District officials argue that students in the far northeast are getting a better education now than they did before the phase-out of Montbello High, which began in 2011 and ended in 2014 when the last class graduated. In addition to the two small high schools on the Montbello campus, there are six other small high schools and three alternative high schools in the region. They are a mix of district-run and charter schools, and all but one have fewer than 600 students.
Average ACT scores in the far northeast increased from 15.7 point out of 36 in 2011 to 17.7 in 2016, district data shows. That number does not include scores from the alternative schools.
The five-year graduation rate rose from 69 percent to nearly 88 percent. The district prefers to use a five-year graduation rate, rather than a four-year rate, because officials believe in allowing students to stay longer to take free college courses or do apprenticeships.
In addition, high school enrollment in far northeast schools has nearly doubled, from 2,056 students in 2010 to 4,069 students in 2017, district data shows. Officials see that as a sign families are increasingly satisfied with their local schools.
Pryor, the parent and football coach, sees things differently. Test scores are increasing, but he said they’re still not where they should be. ACT scores lag behind the district average. At DCIS Montbello, only 11 percent of 9th graders met expectations on last year’s state literacy test. As for the graduation rate, “that’s not an indication of kids doing better,” Pryor said.
“They’re just passing them through,” he said, “creating an illusion that they’re serving our kids better, but they’re not.”

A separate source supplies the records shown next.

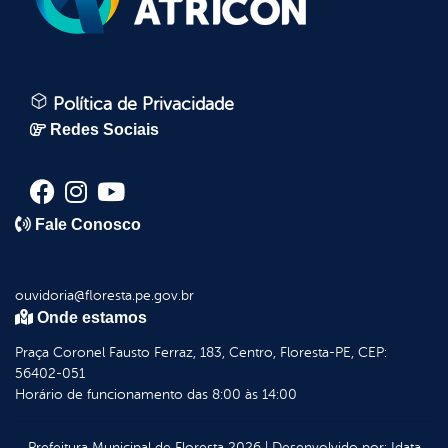
Política de Privacidade
Redes Sociais
Fale Conosco
ouvidoria@floresta.pe.gov.br
Onde estamos
Praça Coronel Fausto Ferraz, 183, Centro, Floresta-PE, CEP:
56402-051
Horário de funcionamento das 8:00 às 14:00
Prefeitura Municipal de Floresta
2026
|
Desenvolvido por:
Idata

He’d like to work with other community members to design a brand-new high school. He hopes to start by visiting schools around the country that have been successful in educating black and Latino students. He said he appreciates that Bacon, the school board member, wants to keep the conversation going beyond the changes the district is making next year.
“We’ve identified problems,” Pryor said. Now, he added, “it’s time to work on solutions.”